In six seasons of the History Channel’s survival reality show ”Alone,” no other contestant ever took down a large game animal. Athol native Jordan Jonas changed that this season, taking down a moose with a bow and arrow.

Then he took down a wolverine with a hatchet.

“He is truly the [Greatest of All Time],” one fan wrote on Reddit.

“Slam dunk. King in the North,” wrote another.

Jonas outlasted the other nine contestants who were all dropped off in the sub-Arctic of northern Canada, earning him the $500,000 prize. But he didn’t just outlast them. He thrived. He actually fed the production crew that came to inform him that he had won.

“The production crew was low on food. I guess it lasted longer than they thought it would,” Jonas said in a phone interview.

Instead of a big meal or an IV drip waiting for him after 77 days on his own near Canada’s Great Slave Lake, Jonas said with a laugh, “They were just feeding me my own fish.”

“And they gave me smaller portions than what I’d been eating. I was like ‘C’mon, man, I’m hungry,’” he said.

Jonas estimates he still had about 200 pounds of moose meat, 60 pounds of fish, a whole wolverine, some hares and squirrel — enough to last well into the New Year. By comparison, other final contestants were reduced to gnawing on boiled hare feet and reindeer moss before tapping out. The day Jonas was told he won, he pulled a 25-pound pike out of the frozen lake using a fishing net he made himself out of paracord.

“I felt great with that last fish. I thought ‘Wow, I might be sustainable out here and not just counting calories,’” Jonas said.

Unlike other survivalist shows, there are no camera crews filming contestants. They’re left to their own devices except for occasional health checks. Contestants are given three cameras with instructions to film everything they do. They also have a radio that they can use to call in a helicopter in case of an emergency. Making that call is an instant disqualification. Their chance at the prize money ends.

Throughout the show, contestants are pulled if a field doctor determines they’re endangering their health. Jonas is naturally very tall and skinny. His fear of being pulled because of low weight was a driving factor in how he approached the contest.

“I knew for sure if it was a starving contest I was going to win,” he said. “In the end, that was an advantage. It forced me to go out there and hunt — to be active.”

On day 77, after being weighed, Jonas was being interviewed by producers about the state of his health. Unknown to him, the show’s producers had flown in his wife, Janahlee, who sneaked up behind him while he tried to convince the producers he was at a healthy weight. He was legitimately shocked when his wife surprise-hugged him and he realized he had won. He told her he “still has gas in the tank.” He said he could have set the show record of 87 days if he needed to.

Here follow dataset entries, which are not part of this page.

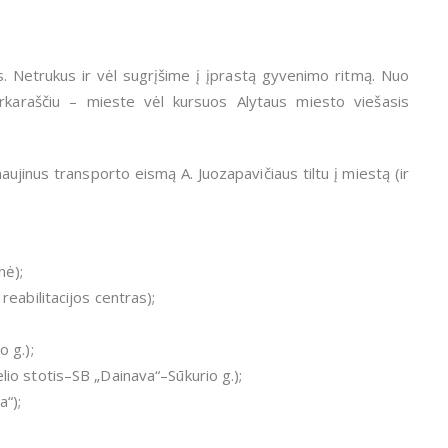
s. Netrukus ir vėl sugrįšime į įprastą gyvenimo ritmą. Nuo
arkaraščiu – mieste vėl kursuos Alytaus miesto viešasis
aujinus transporto eismą A. Juozapavičiaus tiltu į miestą (ir
nė);
eabilitacijos centras);
o g.);
io stotis–SB „Dainava“–Sūkurio g.);
“);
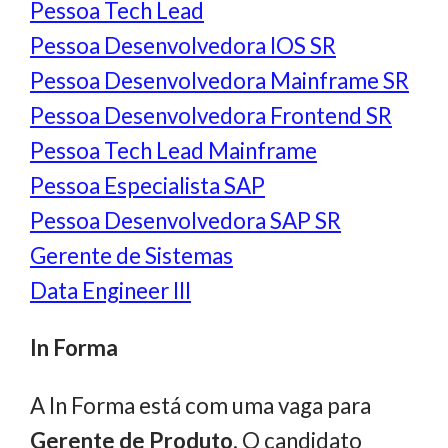
Pessoa Tech Lead
Pessoa Desenvolvedora IOS SR
Pessoa Desenvolvedora Mainframe SR
Pessoa Desenvolvedora Frontend SR
Pessoa Tech Lead Mainframe
Pessoa Especialista SAP
Pessoa Desenvolvedora SAP SR
Gerente de Sistemas
Data Engineer III
In Forma
A In Forma está com uma vaga para
Gerente de Produto
. O candidato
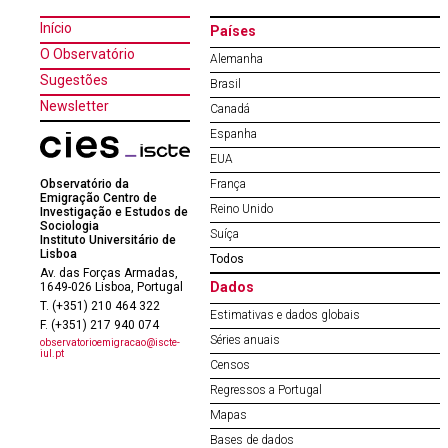
Início
Países
O Observatório
Alemanha
Sugestões
Brasil
Newsletter
Canadá
Espanha
EUA
Observatório da
França
Emigração Centro de
Reino Unido
Investigação e Estudos de
Sociologia
Suíça
Instituto Universitário de
Lisboa
Todos
Av. das Forças Armadas,
Dados
1649-026 Lisboa, Portugal
T. (+351) 210 464 322
Estimativas e dados globais
F. (+351) 217 940 074
Séries anuais
observatorioemigracao@iscte-
iul.pt
Censos
Regressos a Portugal
Mapas
Bases de dados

“I had all the meat I’d smoked and dried, which I didn’t even start to eat yet,” he said.

Jonas said he doesn’t have any specific plans for the $500,000 yet, but intends to move back to Athol next year to be on the farm where he grew up, where his mother still lives. His wife is taking online classes at North Idaho College, where she is going to enroll in the college’s nursing program next fall. Jonas is an NIC graduate himself; his uncle was a longtime instructor at the college.

For now, Jonas is still fixing up houses in Lynchburg, Va., and renting them out, which is what he was doing before the TV show. Since he won, he has fielded a few calls from producers interested in giving him his own TV show. He said he’s keeping all options open.

“Right now, it’s bought me more time to spend with my family,” Jonas said.